▽

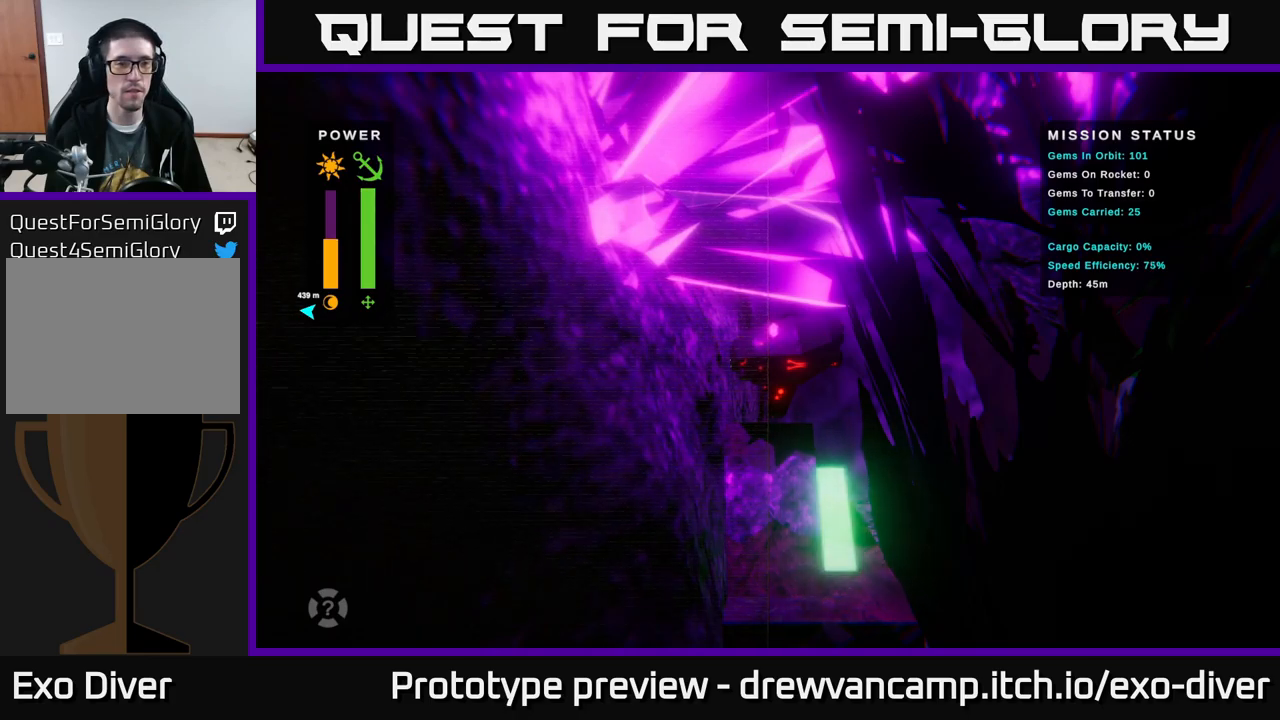
{"buttons": [], "left_stick": "center", "right_stick": "center", "events": []}
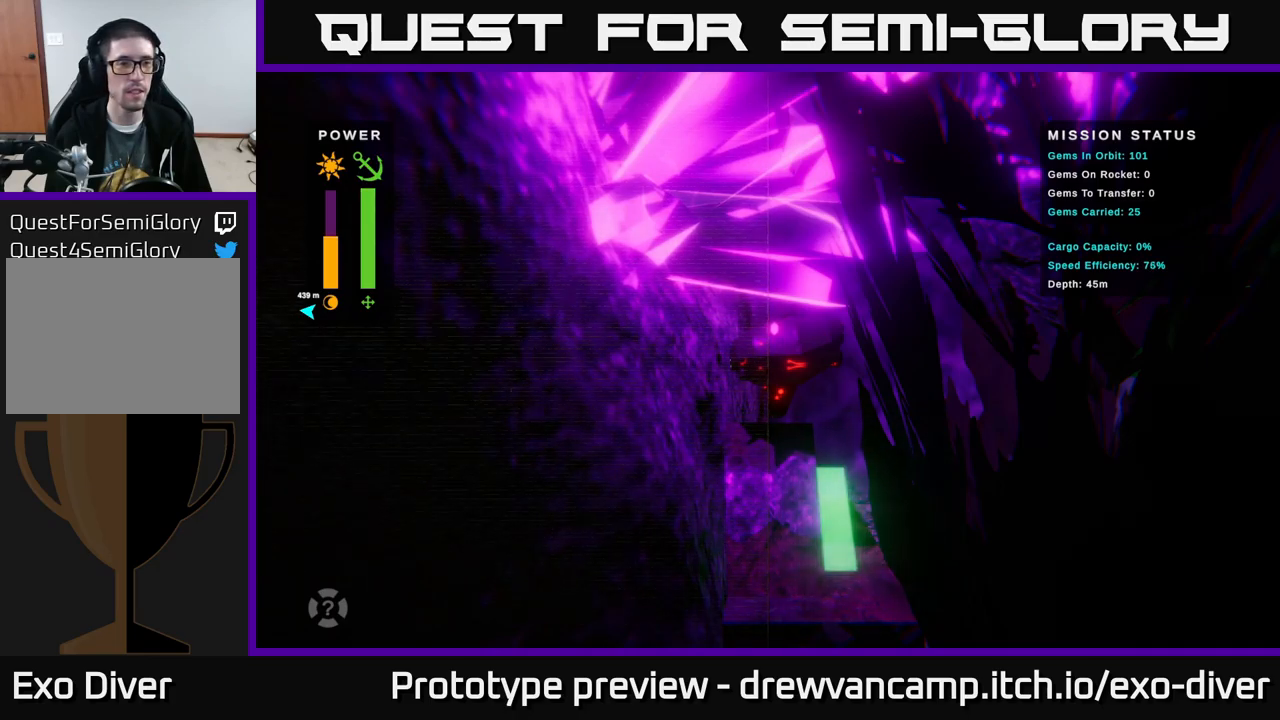
{"buttons": [], "left_stick": "up", "right_stick": "center", "events": [[400, "left_stick", "up"]]}
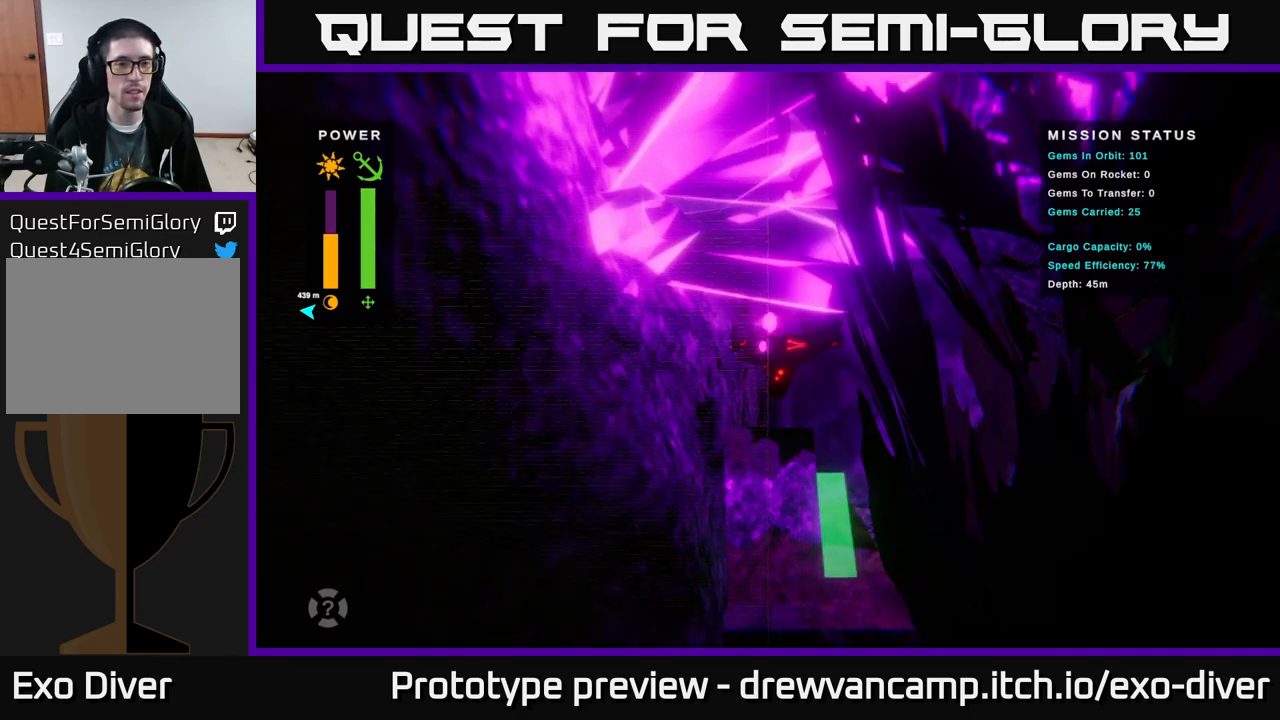
{"buttons": [], "left_stick": "up", "right_stick": "center", "events": []}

△

> **Task description**:
Once the pictures are removed, copy the material above exactly.

> **Solution to this problem**:
{"buttons": [], "left_stick": "center", "right_stick": "center", "events": []}
{"buttons": [], "left_stick": "up", "right_stick": "center", "events": [[400, "left_stick", "up"]]}
{"buttons": [], "left_stick": "up", "right_stick": "center", "events": []}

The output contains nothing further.